Betty Bossi, de toutes les femmes tu es l’amie.

23 juillet 2012

Betty Bossi

Betty Bossi, une effigie qui brave les années un fouet à la main. Plus de cinquante ans derrière les fourneaux et pas une seule ridule. On la pommadait aujourd’hui dans « Comme si je savais pas ».

Betty, réponds à la question !

On sait qu’on te dérange entre un roux blond et des blancs en neige mais réponds quand même à la question.

Betty Bossi

Derrière ce nom succulent se cachent des envies de profits…

…et les ménagères sont de très bonnes clientes.

1er avril 1956, c’est effectivement un jour de poisson que paraît le premier Journal Betty Bossi.

L’idée vient d’Emmi Creola Maag, une zurichoise responsable de faire de la publicité pour la margarine Astra.
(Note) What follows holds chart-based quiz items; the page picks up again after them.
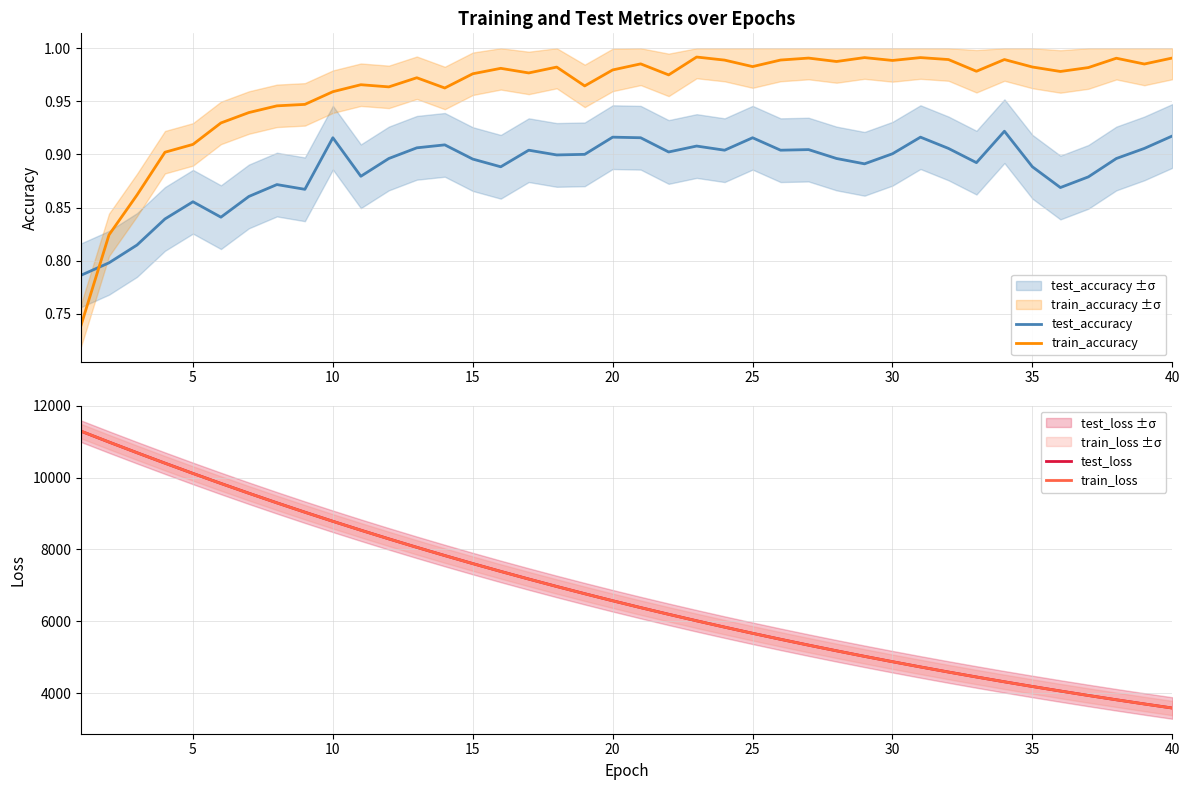

How many intersections are there between test_accuracy and train_accuracy?

1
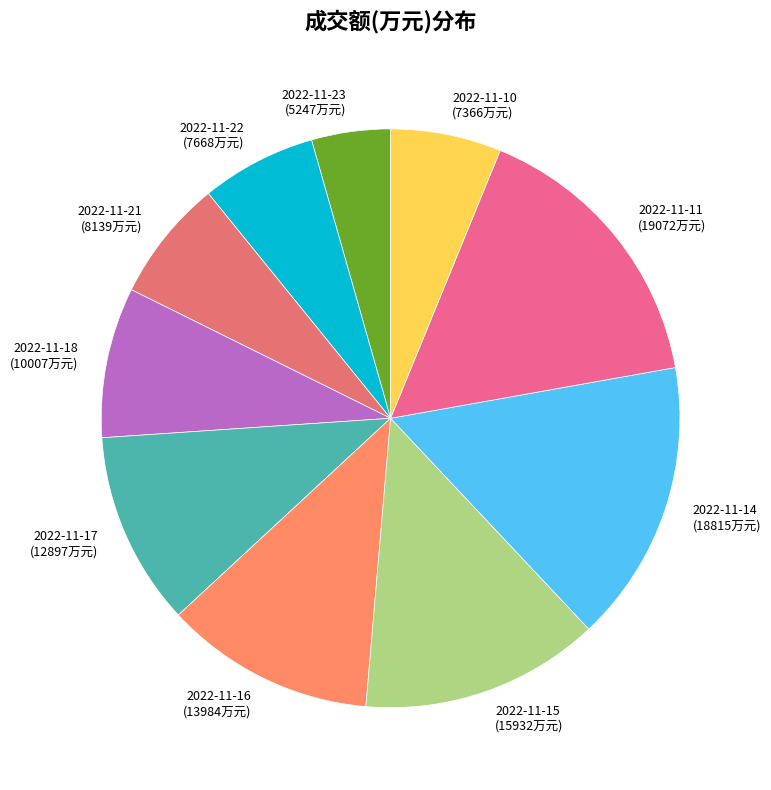

Approximately how many times larger is the value at 2022-11-23 compared to 2022-11-16?

0.4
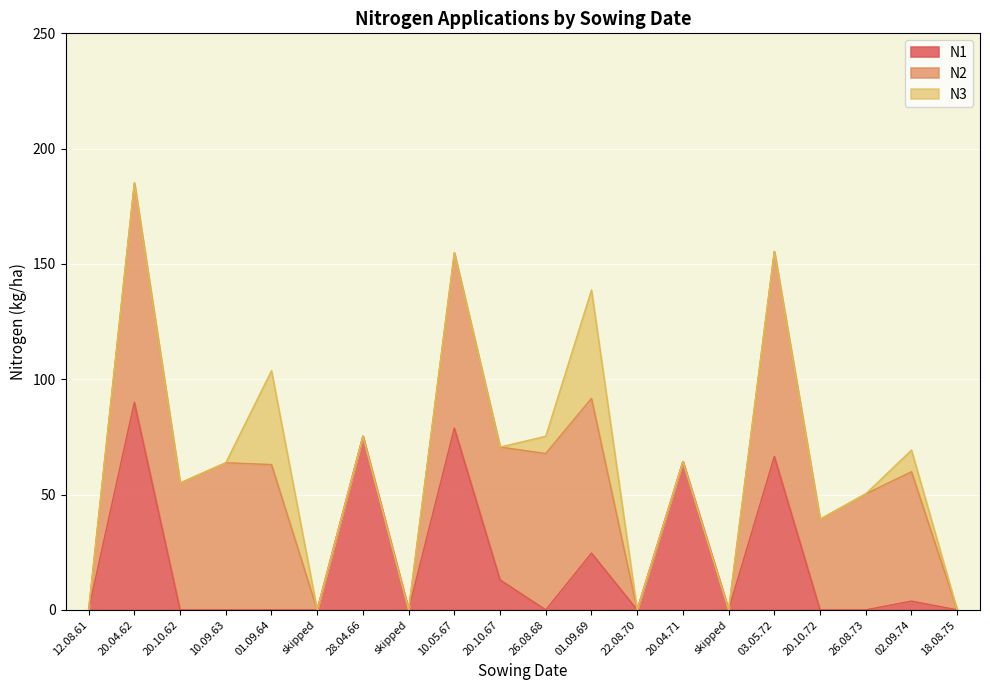

What are all the series names shown in the legend?

N1, N2, N3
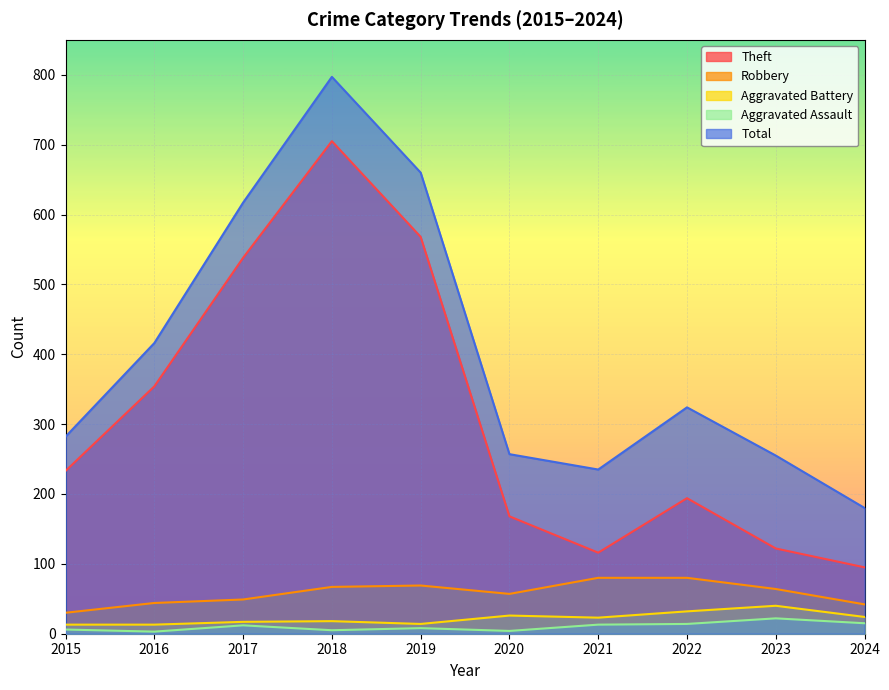

Does the chart display data point markers on the line(s)?

No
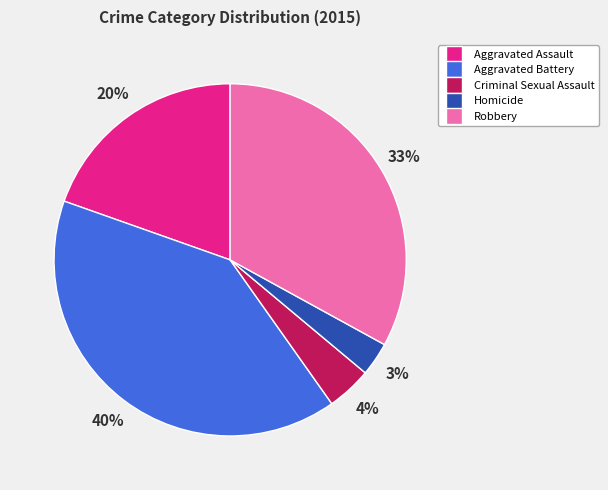

How many slices are in this pie chart?

5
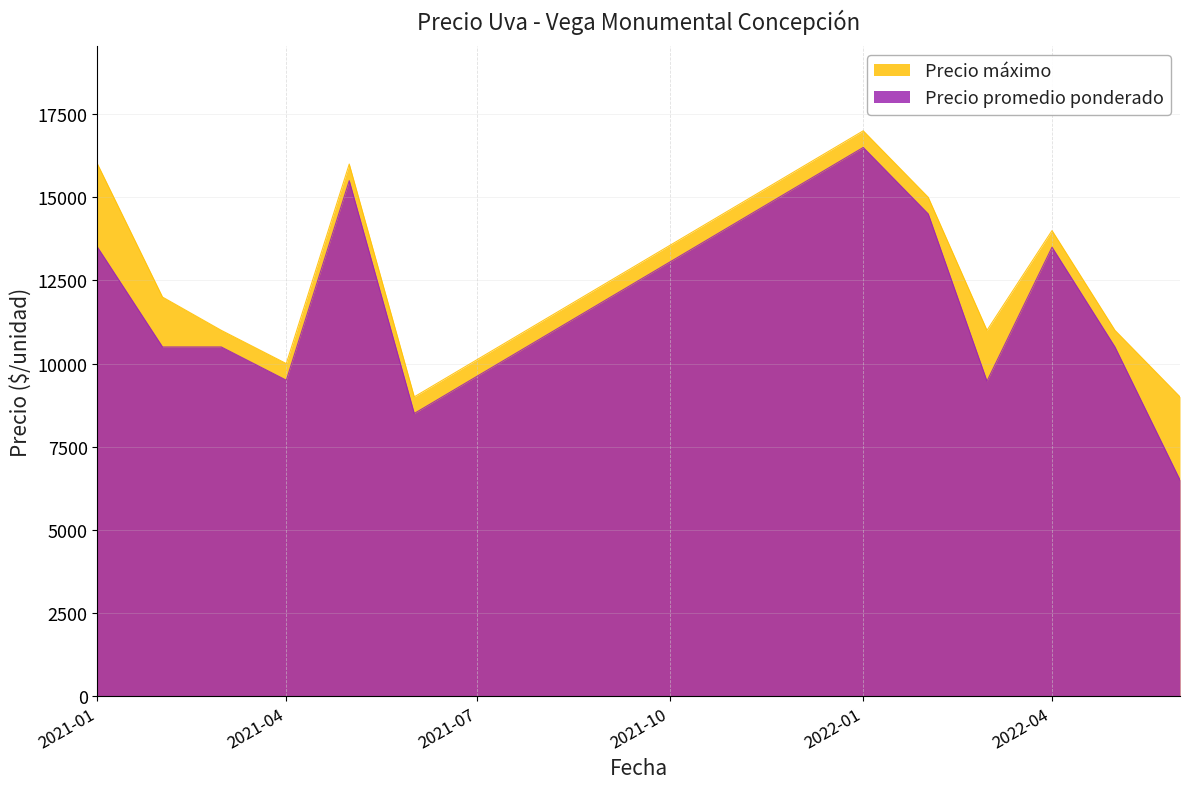

How many series are shown in this chart?

2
Le Courrier Betty Bossi est à l’origine gratuit et distribué dans les magasins d’alimentation helvétiques. Au début, le contenu est évidemment culinaire. On y apprend comment devenir un fin cordon bleu tout en gardant les cordons de la bourse bien serrés. Dans les débuts, on y découvre aussi des articles qui dissèquent les joies du tricot et de la couture. On y trouve des conseils éducatifs pour emmener sa petite famille tout droit vers le bonheur ou encore des coups de main pour planifier raisonnablement le budget du ménage. (Ça, c’est pour le bonheur du petit mari qui travaille fort pour que la famille ne manque de rien). Bref, des bons conseils vendus au kilos, on dirait presque les débuts d’un magazine rock’n’roll.

À la fin des années 1960, à l’époque où la France et quelques autres voisins goûtent au féminisme, la Suisse, elle, se contente de remanier son effigie. Betty Bossi connaît un seconde jeunesse et revêt un nouveau tablier.

On est en 1972. Betty Bossi se met à ressembler au journal que l’on connaît aujourd’hui. Voyant que c’est bien trop compliqué, le journal capitule et laisse tomber les chapitres de l’éducation, du bonheur familial, conjugal et tutti quanti, il se concentre sur la cuisine. Une leçon d’école ménagère qui se déguste désormais en 9 numéros par année.

En 1973, la sulfureuse Betty Bossi prend goût au pognon, la boîte comprend que vendre des journaux aux ménagères de Suisse, c’est bien mais qu’on peut aussi leur refourguer, de temps en temps, un livre avec à peu près les mêmes recettes dedans. Une couverture, une reliure en spirale, quelques recettes de choux à la crème et elle est belle. Les Pâtisseries est le titre du premier livre de Madame Bossi.

À ce jour, le livre des Pâtisseries a été rejoint par soixante autres bouquins à spirale. Pour les ranger, les gentils maris, qui manient évidemment la perceuse mieux que le batteur électrique, ont pu installer dans les cuisines des milliers d’étagères à poussière. Maintenant, quelle chance, le journal Betty Bossi ne paraît plus neuf mais dix fois par an. 900’000 foyers suisses ont par ailleurs la chance d’être bien nourris dès qu’il sorte le journal de la boîte aux lettres.

Depuis quelques années, Betty Bossi a fait comme tout le monde, elle s’est modernisée. Les ménagères les plus débrouillardes s’inspirent désormais sur www.bettybossi.ch et postent ensuite des photos de leur soufflé sur Facebook. Ah, que c’est bon d’être une femme moderneâ…. !

Betty Bossi, quand elle ne savait plus quoi inventer comme recette, a décidé de les vendre en barquettes.